Just a random thought, when I read my past entries, I always think I was so ignorant and young. Not past entries written this year perhaps, maybe from my previous blog? The entries then remind me of someone really...young? haha. Maybe I'll read this a few years down the road then start laughing at myself again. Haiz, or maybe it's just me, always so kuku.
Just one month or so to prelims. Sounds really scary. Should start mugging hard too:)
All the best!
0 Comments
heyhey! Haven't blogged in a while. These few days have been a little....rushed? Time seems to fly yet again. The week after binloh's birthday simply flew by with last minute revisions and CT 2 seem to pass by as quickly too. The after exams celebrations were even faster, affirming the fact that time seems to fly when you're really enjoying yourself. :)
I can't believe I'm about to make 'the' choice. For years I've been waking up, going to school, coming home, doing my homework, sleeping, then waking up...the cycle repeats itself. Isn't it for you too? But what is all these for? I believe I'm not the only one clueless about my future career and all those stuff...as my CT pointed out, this will be a milestone, a huge decision that will alter the rest of our lives. At the age of 18 (to be more exact, 17 +), do you know what you want to do in future? I don't...isn't that regrettable? If a light would appear and show us the way! haha..but that only appears in fantasies I guess..

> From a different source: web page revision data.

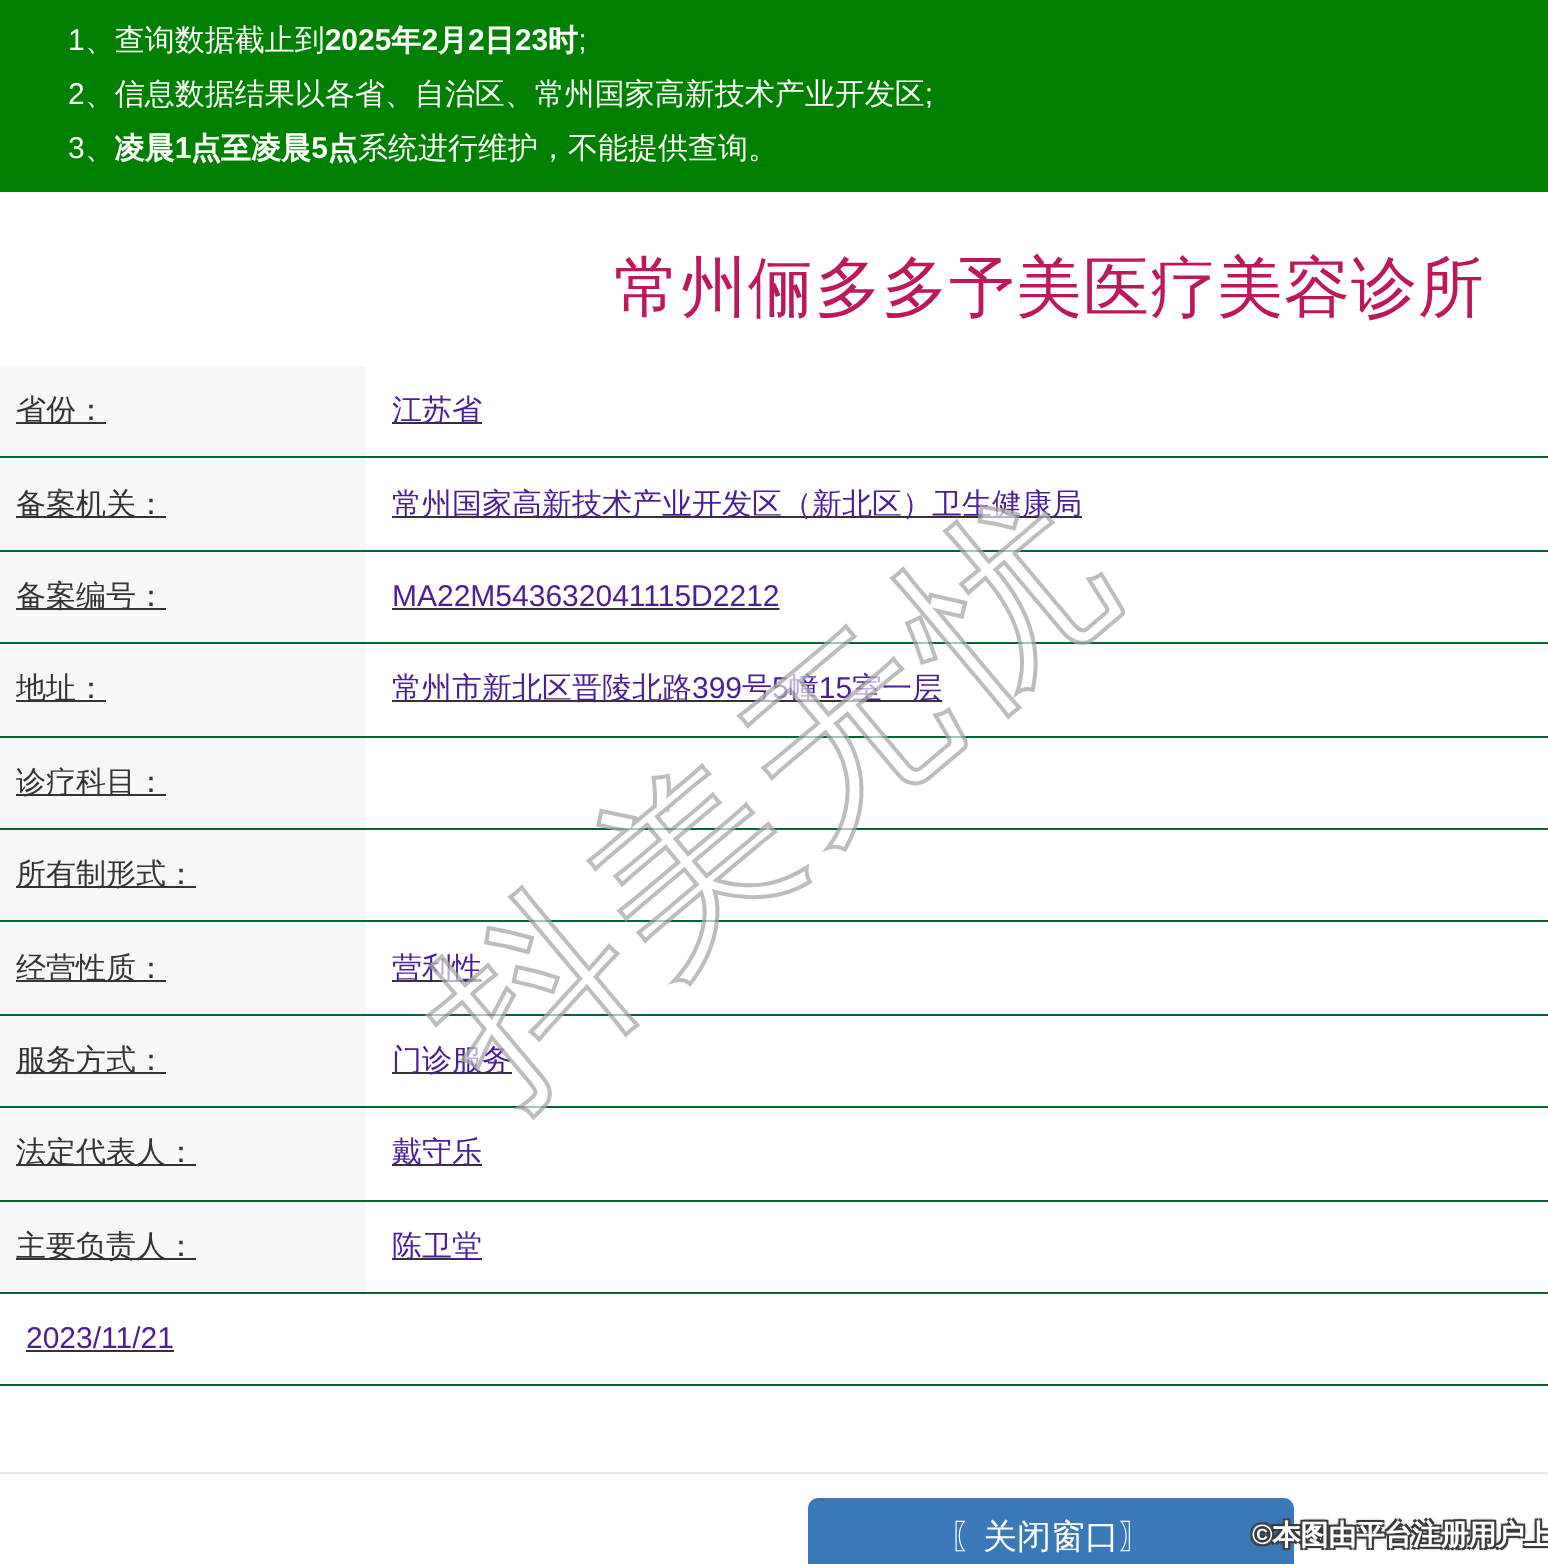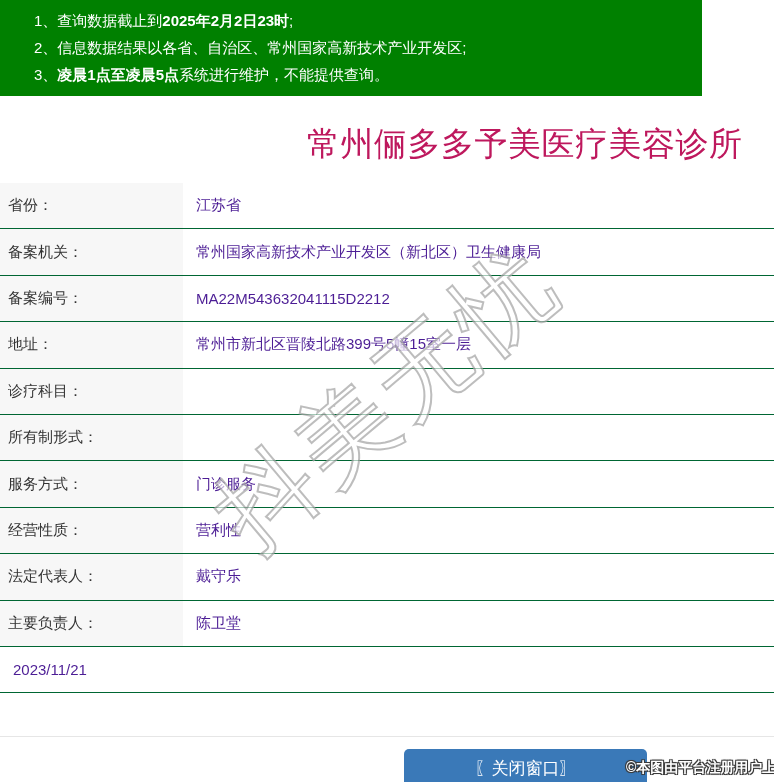--- a/index.html
+++ b/index.html
@@ -5,35 +5,35 @@
   * { margin:0; padding:0; box-sizing:border-box; }
   html,body { background:#ffffff; }
   body { font-family:"Liberation Sans","DejaVu Sans",sans-serif; color:#333; }
   .screen {
     position:relative; width:774px; height:782px;
     background:#ffffff; overflow:hidden; margin:0 auto;
   }
 
   
   .banner {
-    position:absolute; left:0; top:0; width:702px; height:96px;
+    position:absolute; left:0; top:0; width:774px; height:96px;
     background:#008000; color:#ffffff; padding:7px 10px 0 34px;
   }
   .banner .line { font-size:15px; line-height:27px; white-space:nowrap; }
   .banner .b { font-weight:bold; }
 
   
   .page-title {
     position:absolute; left:307px; top:124px;
     font-size:33px; line-height:40px; color:#be185d;
     font-weight:400; white-space:nowrap; letter-spacing:0.5px;
   }
 
   
-  .info-table { position:absolute; left:0; top:183px; width:774px; }
+  .info-table { position:absolute; left:0; top:183px; width:774px;text-decoration:underline; }
   .row {
     display:flex; height:46.4px; border-bottom:1px solid #006633;
   }
   .cell-label {
     width:183px; flex:0 0 183px; background:#f7f7f7;
     display:flex; align-items:center; padding-left:8px;
     font-size:15px; color:#333;
   }
   .cell-value {
     flex:1; display:flex; align-items:center; padding-left:13px;
@@ -107,26 +107,26 @@
       <div class="cell-label">地址：</div>
       <div class="cell-value">常州市新北区晋陵北路399号5幢15室一层</div>
     </div>
     <div class="row">
       <div class="cell-label">诊疗科目：</div>
     </div>
     <div class="row">
       <div class="cell-label">所有制形式：</div>
     </div>
     <div class="row">
+      <div class="cell-label">经营性质：</div>
+      <div class="cell-value">营利性</div>
+    </div>
+    <div class="row">
       <div class="cell-label">服务方式：</div>
       <div class="cell-value">门诊服务</div>
-    </div>
-    <div class="row">
-      <div class="cell-label">经营性质：</div>
-      <div class="cell-value">营利性</div>
     </div>
     <div class="row">
       <div class="cell-label">法定代表人：</div>
       <div class="cell-value">戴守乐</div>
     </div>
     <div class="row">
       <div class="cell-label">主要负责人：</div>
       <div class="cell-value">陈卫堂</div>
     </div>
     <div class="row">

Fairy tales...I used to pester my mother to read one story to me each night before I went to bed. Among my selections were popular classics like Snow White and the Seven dwarves, Rapunzel, Jack and the Bean stalk, Goldilocks and The Gingerbread Man...these titles can still bring a smile to my face when I think of them. Childhood I suppose, has this magical ability to lighten our hearts and make us smile from inside out:) We were taught from young, that if people were good, kindhearted and selfless, even though there were obstacles, challenges and trials, we will ultimately find bliss in the end and live happily ever after, just like how our Cinderella did. In my opinion, our lives seem to stay stagnant at the chapter where the clock stroked twelve - no glass slipper, no prince, no happily ever after. I look at my parents, my father, who works so hard to give my sister and I an education; my mother, who tries to earn more and more money to buy things she want which occasionally are for us. I asked my father, what were your dreams. He said he didn't had a choice. He had to work, for a pay, he said. I look at them, and so many other typical adults and I wonder, will I ever turn out to be like that? Dreams, aspirations, Cinderella's dreams were fulfilled, will mine ever be? Newspapers seem to churn out stories of successful people, entrepreneurs, people of the arts, chefs, those who had achieved their dreams. But how many people never get what they want... Is this the result of fear, fear of risk, not daring enough to dream, peer pressure, society's expectations, family obligations, financial problems...so many issues we face when we talk about reality, a place devoid of fairy tales and fantasy, where an assured path to happiness never exists. I'm so pessimistic ain't I? haha.
Okay, looking on the bright side, if we were ever so daring to dream, and to put our dreams into reality, we can have a choice. I don't want to have to tell my children (if I would have any:)) that I didn't had a choice, simply because I didn't give myself the chance to choose. "If you work in a job you love, you never have to work a single day."
And so be it:) I will work hard and minimize any chances for regret. I will stay happy and love the people around me.
Mmmm...a blog is so much less private than a personal diary, something I used to keep before the millennium of technology. Just a random thought, would it be shocking or pleasantly surprising if I was to one day allowed to see all the visitors to my page? :)
Alright, update soon:) All the best in your career decisions!